Pavelic & LeFlore v. Marvel Entertainment Group,
493 U.S. 120, 125 (1989). Nesson cannot, therefore, pawn off the brief
to his co-counsel Kiwi Camara, who is hoping to have better luck as a
last-minute addition to the Tenenbaum team than he had in the Jammie
Thomas case. In any event, Camara was not admitted to practice in the
federal district court at the time of the brief's filing; only Nesson
was. Sanctions under such circumstances would be appropriate.
Had
Nesson actually reviewed the MediaSentry motion, he might have decided,
prudently, not to file it, and to be more candid to the court. The
MediaSentry motion nowhere mentions the fact that counsel Camara made the same arguments weeks before in federal district court in Minnesota (in the Jammie Thomas case), and that the district judge there ruled
(at pages 2-12) against him. Is Nesson required by law to tell the
judge in Massachusetts about the judge's decision in Minnesota only
weeks earlier? No, but it makes counsel seem needlessly evasive and
rather less trustworthy, to the detriment of the client Tenenbaum.
"using its own copy of KaZaA, searches the KaZaA network for files . . . . MediaSentry records an image for each screen displayed by KaZaA when it lists the available files . . . [and] using KaZaA, downloads selected files . . . to confirm that the files are in fact copyrighted sound recordings." MediaSentry Motion at 2-3.That means that MediaSentry is acting just as any other peer on the Kazaa network, looking for files.
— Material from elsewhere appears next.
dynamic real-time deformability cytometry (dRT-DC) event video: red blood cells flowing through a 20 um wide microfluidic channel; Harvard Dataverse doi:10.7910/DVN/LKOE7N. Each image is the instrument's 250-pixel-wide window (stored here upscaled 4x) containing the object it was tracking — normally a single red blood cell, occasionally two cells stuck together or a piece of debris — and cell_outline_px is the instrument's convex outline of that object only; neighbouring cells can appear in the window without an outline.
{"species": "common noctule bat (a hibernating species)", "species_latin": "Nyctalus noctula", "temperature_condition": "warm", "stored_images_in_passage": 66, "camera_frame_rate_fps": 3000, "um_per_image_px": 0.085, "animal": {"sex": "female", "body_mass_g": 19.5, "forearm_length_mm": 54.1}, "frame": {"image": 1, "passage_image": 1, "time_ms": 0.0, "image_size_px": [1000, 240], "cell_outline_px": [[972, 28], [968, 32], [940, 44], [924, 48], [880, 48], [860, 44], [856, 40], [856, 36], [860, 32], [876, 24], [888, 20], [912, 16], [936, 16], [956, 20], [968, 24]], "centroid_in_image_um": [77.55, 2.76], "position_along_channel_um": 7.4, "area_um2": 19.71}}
Tenenbaum claims that such behavior should nonetheless be unlawful. Despite the fact that anyone can participate on the Kazaa network for free (knowing among other things that the recording industry monitors downloads), Tenenbaum argues that the Kazaa network is not truly public. Rather, "the Kazaa network is available only to users of KaZaA who consent to certain terms of use, not to the general public." MediaSentry Motion at 10. Tenenbaum alleges that MediaSentry violated those terms of use. Id. at 11-12. (Note that this puts Tenenbaum in the position of enforcing, as a third party, Kazaa's terms of use, which he himself violated by trading copyrighted songs.)
"At the level of TCP/IP packet communications (as opposed to at the level of web browsers that translate such communications into human-readable form), the Internet is not readily accessible to the general public." MediaSentry Motion at 12.Thus, according to Tenenbaum, the only information that is publicly available is information that is readily displayed by a web browser or other client software. Therefore, any peek at information (HTML source code even?) that is not ordinarily displayed by the browser or client software -- no matter how public that information appears to be -- now triggers criminal liability according to Tenenbaum.
"The communications system at the TCP/IP level requires special expertise to access. . . . An ordinary person could not have [decoded the TCP/IP packets] because the Internet is not designed for ordinary people to listen in on such packet transmissions." Id.